Hey guys. My computer makes a fairly loud grinding noise when I start it up. After it is on for a while, the noise seems to subside. It has been doin it for a few days now, so I thought I'd see if anyone has an idea of what might be wrong?

Thankyou for any suggestions


----------



## Tumbleweed36 (May 14, 2005)

Hi,

First thing is to get that side of the case off and see if you can see anything or where it is coming from. 

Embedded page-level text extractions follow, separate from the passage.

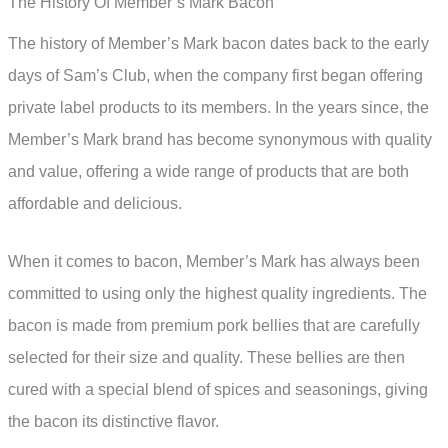
The History Of Member’s Mark Bacon
The history of Member’s Mark bacon dates back to the early
days of Sam’s Club, when the company first began offering
private label products to its members. In the years since, the
Member’s Mark brand has become synonymous with quality
and value, offering a wide range of products that are both
affordable and delicious.
When it comes to bacon, Member’s Mark has always been
committed to using only the highest quality ingredients. The
bacon is made from premium pork bellies that are carefully
selected for their size and quality. These bellies are then
cured with a special blend of spices and seasonings, giving
the bacon its distinctive flavor.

Then, get a can of compressed air and blow all those dust bunnies out of all fans, the power supply and the heatsink. Also just make sure all dust is gone from the inside of that case and around the motherboard after you have cleaned the fans and heatsink. That might very well be the problem, but you shall find out when it is clean. Give that a try.


----------



## adamb_135 (Feb 17, 2007)

Same thing happened to my XBOX1 heh, it ended up being the harddrive. It could be anything though, best you can do is unplug all your optical/hard drives 1 by 1 and see if the noise stops. If it does you know its the drive that is unplugged that is broken. Although it could be something on the motherboard i don't think so considering (if i understood your ppost correctly) that the system boots up fine and runs like normal.Hope this helps. Once you've done that if you are able to find the bad drive, take off the cover if you can and blow out the inside with compressed air.


----------



## Thrasher26 (Jan 29, 2007)

Thanks Adam and Tumbleweed for your helpful suggestions. I'll try cleaning the inside of my computer with some air since it's been a while since I've done that. If that doesn't do it, I'll do what you said Adam and unplug my hardrive, and see what happens. I'll post back here and let you guys know.


Thanks again:grin:


----------



## speedster123 (Oct 18, 2006)

Unplug your machine first, and de-static yourself before touching the insides of the box. Depending how plugged the case is, have a vacuum ready when you blow out the dust, or your wife might ...:upset:


----------